On May 12, Yen Yi-Tsai, General Manager of T.S. Lines, stated that global container shipping rates have stopped falling and are rising again, with expectations that they will continue to rise in the third and fourth quarters. Progress in the US-China tariff negotiations has helped restore market confidence, and the rebound in shipping rates is closely tied to changes in tariff policies. Shipping companies, flush with cash, have shifted their strategy to maintaining stable capacity and are no longer slashing prices to compete for cargo. With US retailers holding low inventory levels, a wave of restocking is expected to push shipping rates higher. Key factors influencing shipping rates include tariffs, the US dollar, US Treasury bonds, and geopolitical risks.

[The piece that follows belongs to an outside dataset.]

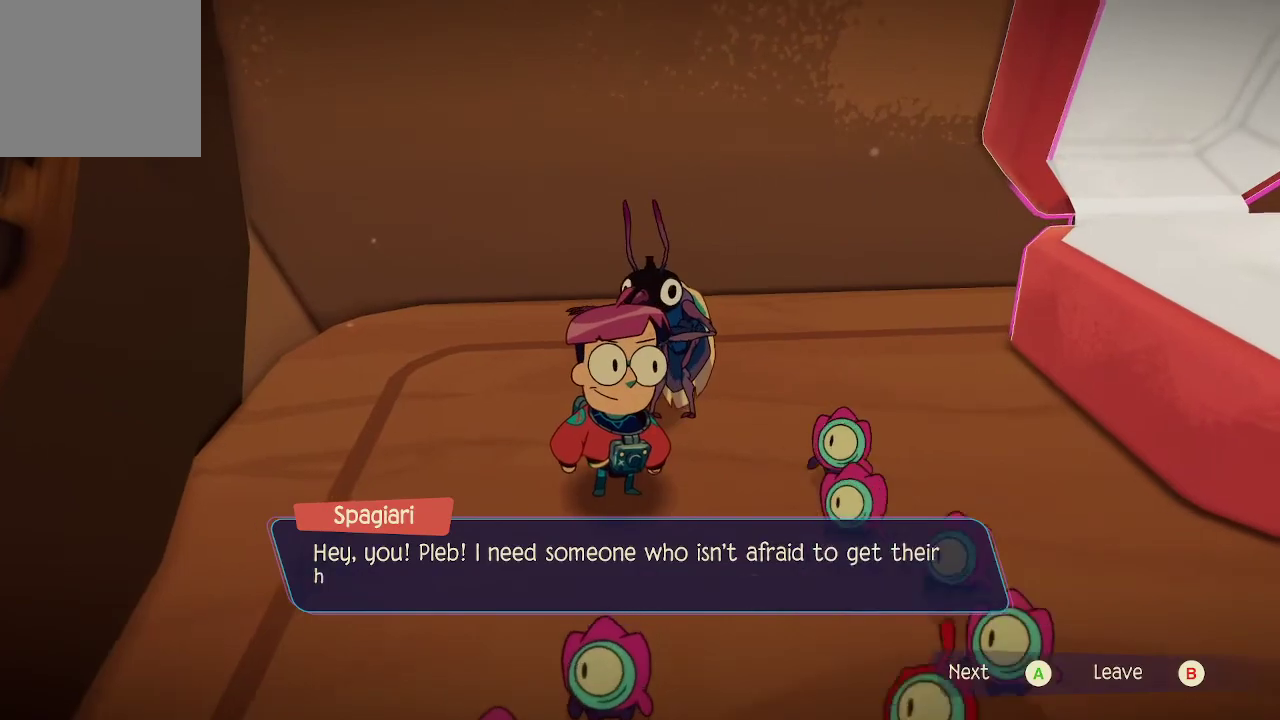
{"buttons": [], "left_stick": "center", "right_stick": "center", "events": []}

Progress in US-China Tariff Negotiations, Freight Rates Stop Falling and Begin to Rise
In a corporate briefing on May 12, T.H.I. General Manager Yen Yi-Tsai pointed out signs of a breakthrough in recent US-China tariff negotiations. Although only a preliminary framework has been reached, it is enough to stabilize market confidence. He stated that freight rates have stopped declining since the second quarter and have begun to show a gradual upward trend, with expectations that they will continue to rise in the third and fourth quarters.

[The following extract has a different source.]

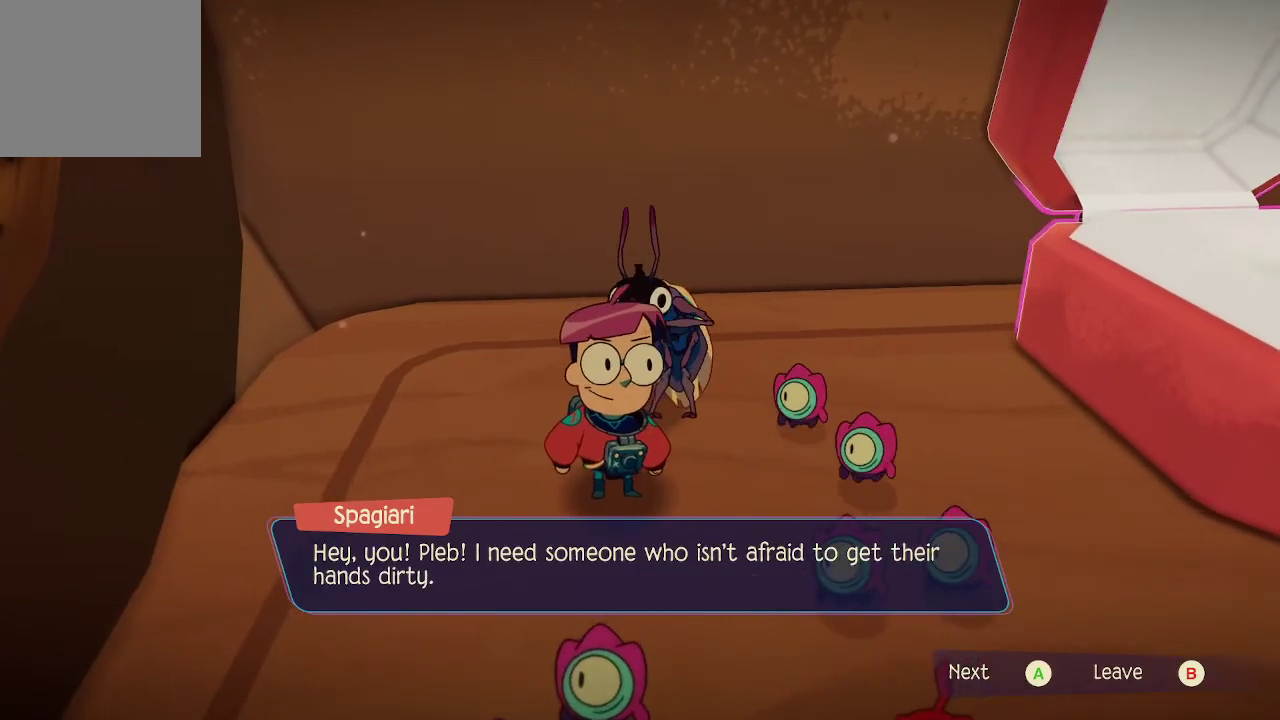
{"buttons": [], "left_stick": "center", "right_stick": "center", "events": []}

Yen Yi-Tsai pointed out that the recovery in freight rates is closely related to adjustments in US-China tariff policies. Recently, the US reduced tariffs on some Chinese goods from 145% to 30%, leading to an increase in cargo volume on the China-US route as goods previously stored in bonded warehouses in Canada, Mexico, and the US were released. Freight forwarders also estimate that by the end of May, there will be a noticeable increase in both price and volume on the China-US line.
Shipping Companies' Strategy Shift: No More Price Cutting to Secure Cargo
Unlike in the past, shipping companies are no longer significantly cutting prices to secure cargo due to insufficient volume. Yen Yi-Tsai noted that the three major shipping alliances currently control about 80% of the global shipping capacity, making it difficult for smaller carriers to impact market prices even if they lower rates. Large shipping companies like Evergreen (2603), with over 200 billion in cash, have a strong financial position and no longer need to engage in price-cutting competition to maintain operations.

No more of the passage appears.